The present results revealed evidence for relationships between PD medications and apathy. Specifically, patients taking the MAO-B-I drugs selegiline or rasagiline reported less apathy than the rest of the sample, and this association remained significant after controlling for demographic factors and for the use of other PD medications. Unlike MAO inhibitors that act on both isoforms of the MAO enzyme (MAO-A and MAO-B), selegiline and rasagiline selectively target MAO-B, the predominant isoform involved in the metabolic breakdown of dopamine in the human brain.16 Selegiline has been shown to improve apathy in patients with traumatic brain injury, perhaps via the enhancement of dopaminergic activity, but the potential mechanism remains unknown.17 In PD, dopamine agonists have been reported to improve apathy.4 In our cross-sectional study, dopamine-agonist use was associated with lower apathy scores, but only in univariate analyses.
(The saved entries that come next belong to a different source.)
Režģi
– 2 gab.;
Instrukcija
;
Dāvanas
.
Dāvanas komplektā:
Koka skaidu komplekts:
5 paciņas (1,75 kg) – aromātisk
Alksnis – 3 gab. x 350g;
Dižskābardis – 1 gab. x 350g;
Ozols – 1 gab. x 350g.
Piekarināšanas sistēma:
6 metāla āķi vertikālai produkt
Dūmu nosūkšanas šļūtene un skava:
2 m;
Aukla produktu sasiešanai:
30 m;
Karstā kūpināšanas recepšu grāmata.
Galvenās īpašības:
Lower apathy among patients taking dopamine agonists seemed to relate more to younger age than to the drugs themselves. In the present sample, advanced age was independently associated with apathy, and this has been reported previously in non-PD samples.18
In our sample, 42% of patients exceeded a clinical cut-off for apathy. This relatively high prevalence, combined with the negative prognostic value and potential impact on quality of life and family systems, underscores the need for further research on contributors to apathy, and its treatment in PD. One limitation of this study is that patients did not routinely undergo comprehensive psychiatric interviews to diagnose mood disorders. Rather, symptoms of apathy and depression were quantified with well-validated, self-report instruments. Future research should examine relationships between medications and apathy in PD patients with and without formal diagnoses of depression. Future studies should also consider the role of cognitive dysfunction, which may also be associated with apathy. The present study provides valuable information to clinicians faced with managing the motor and non-motor symptoms of PD, and it suggests avenues for future research. Specifically, longitudinal studies should investigate the prevalence and mechanism of SSRI-induced apathy syndrome in PD, as well as how various PD medications (e.g., MAO-B-Is) may affect the trajectory of apathy.